Protocole préélectoral et représentation équilibrée hommes/femmes…
Par cet arrêt en date du 8 janvier 2025, la Cour de cassation se prononce sur la représentation équilibrée entre les hommes et les femmes lors des élections au Comité Social et Economique, et son intégration dans le protocole d’accord préélectoral.

JURISPRUDENCE SOCIALE DE LA COUR DE CASSATION : ALTERNANCE FEMMES – HOMMES SUR LES LISTES ÉLECTORALES

A propos de l’arrêt de la Cour de cassation du 8 janvier 2025 n° 24-11.781. Ci-joint

° DÉCISION DU JUGE : « un protocole préélectoral ne peut imposer aux organisations syndicales un ordre d’alternance (…) Pour débouter le syndicat UNSA transport de sa demande de déclarer Mme [J] élue au 3e collège au 1er tour des élections du 12 octobre 2023, le jugement retient que la liste déposée ne respecte pas les dispositions fixées par le protocole quant à l’ordre d’alternance dans ce collège. »

° FAITS

L’élection des membres du comité social et économique d’une entreprise a eu lieu pour son premier tour le 12 octobre 2023, selon un protocole préélectoral en date du 14 septembre 2023, qui précisait à propos de l’article 7 « dépôt des listes des candidats », l’ordre d’alternance entre les hommes et les femmes.

A la suite de l’élection, le syndicat UNSA transport a saisi le tribunal judiciaire de Saint Denis de la Réunion, car il soutient qu’au vu du résultat des élections du 3e collège, le syndicat CFE-CGC ne pouvait se voir attribuer qu’un siège et non deux. De fait, pour le syndicat, un siège doit lui revenir, d’où cette demande au tribunal, ainsi que celle en rectification du procès-verbal des élections.

··········

## SÉRIE D'EXERCICES
a) D'après le texte sur l'arrêt du 8 janvier 2025, quel tribunal le syndicat UNSA transport a-t-il saisi ?
b) Reproduisez à l'identique le passage du texte sur l'arrêt du 8 janvier 2025 allant de « Protocole préélectoral et » à « protocole d’accord préélectoral. ».

## ITEMS DU JEU
··········

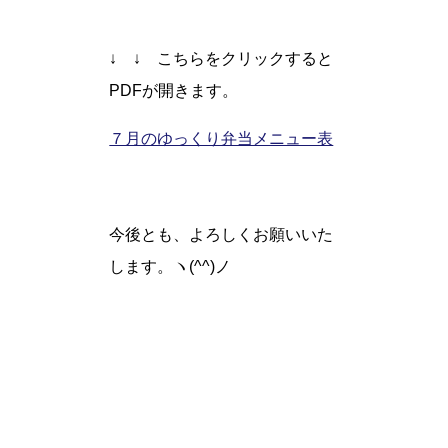
↓ ↓ こちらをクリックすると
PDFが開きます。
７月のゆっくり弁当メニュー表
今後とも、よろしくお願いいた
します。ヽ(^^)ノ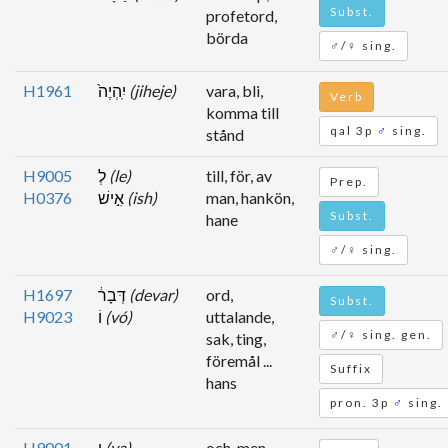
Subst.
profetord,
börda
♂/♀ sing.
H1961
יִֽהְיֶה֙
(jiheje)
vara, bli,
Verb
komma till
qal 3p
♂
sing.
stånd
H9005
לְ
(le)
till, för, av
Prep.
H0376
אִ֣ישׁ
(ish)
man, hankön,
Subst.
hane
♂/♀ sing.
H1697
דְּבָר֔
(devar)
ord,
Subst.
H9023
וֹ
(vó)
uttalande,
♂/♀ sing. gen.
sak, ting,
föremål ...
Suffix
hans
pron. 3p
♂
sing.
H9001
וַ
(va)
och, men,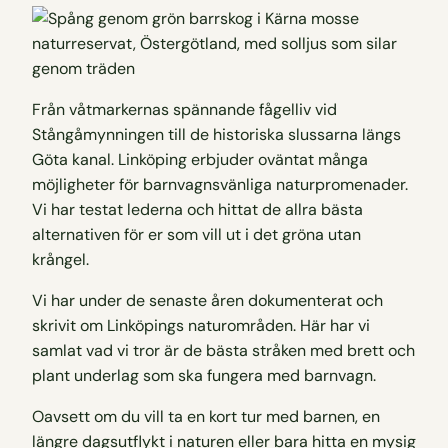
Från våtmarkernas spännande fågelliv vid
Stångåmynningen till de historiska slussarna längs
Göta kanal. Linköping erbjuder oväntat många
möjligheter för barnvagnsvänliga naturpromenader.
Vi har testat lederna och hittat de allra bästa
alternativen för er som vill ut i det gröna utan
krångel.
Vi har under de senaste åren dokumenterat och
skrivit om Linköpings naturområden. Här har vi
samlat vad vi tror är de bästa stråken med brett och
plant underlag som ska fungera med barnvagn.
Oavsett om du vill ta en kort tur med barnen, en
längre dagsutflykt i naturen eller bara hitta en mysig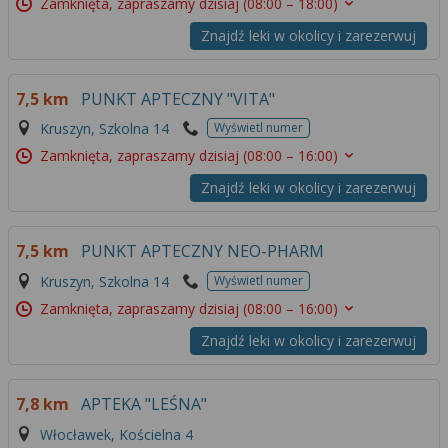
Zamknięta, zapraszamy dzisiaj
(08:00 – 18:00)
Znajdź leki w okolicy i zarezerwuj
7,5 km
PUNKT APTECZNY "VITA"
Kruszyn, Szkolna 14
Wyświetl numer
Zamknięta, zapraszamy dzisiaj
(08:00 – 16:00)
Znajdź leki w okolicy i zarezerwuj
7,5 km
PUNKT APTECZNY NEO-PHARM
Kruszyn, Szkolna 14
Wyświetl numer
Zamknięta, zapraszamy dzisiaj
(08:00 – 16:00)
Znajdź leki w okolicy i zarezerwuj
7,8 km
APTEKA "LEŚNA"
Włocławek, Kościelna 4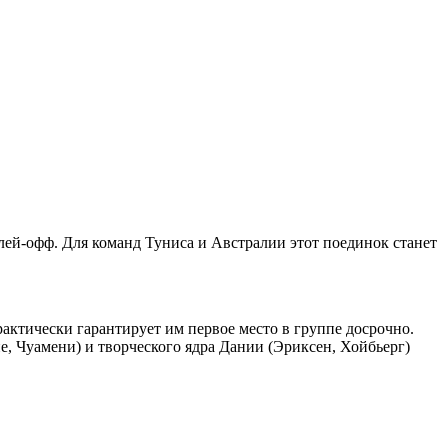
лей-офф. Для команд Туниса и Австралии этот поединок станет
рактически гарантирует им первое место в группе досрочно.
пе, Чуамени) и творческого ядра Дании (Эриксен, Хойбьерг)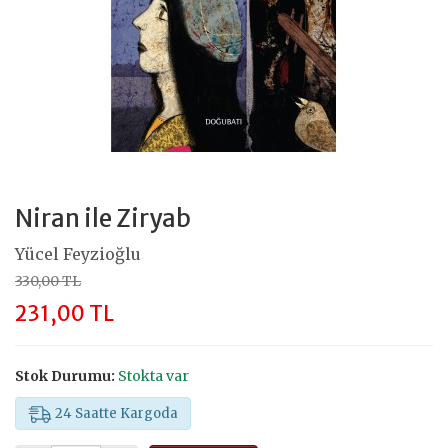
Niran ile Ziryab
Yücel Feyzioğlu
330,00 TL
231,00 TL
Stok Durumu:
Stokta var
24 Saatte Kargoda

··········

## EXERCICES CORRIGÉS
a) Le tribunal judiciaire de Saint Denis de la Réunion.

b)
Protocole préélectoral et représentation équilibrée hommes/femmes…
Par cet arrêt en date du 8 janvier 2025, la Cour de cassation se prononce sur la représentation équilibrée entre les hommes et les femmes lors des élections au Comité Social et Economique, et son intégration dans le protocole d’accord préélectoral.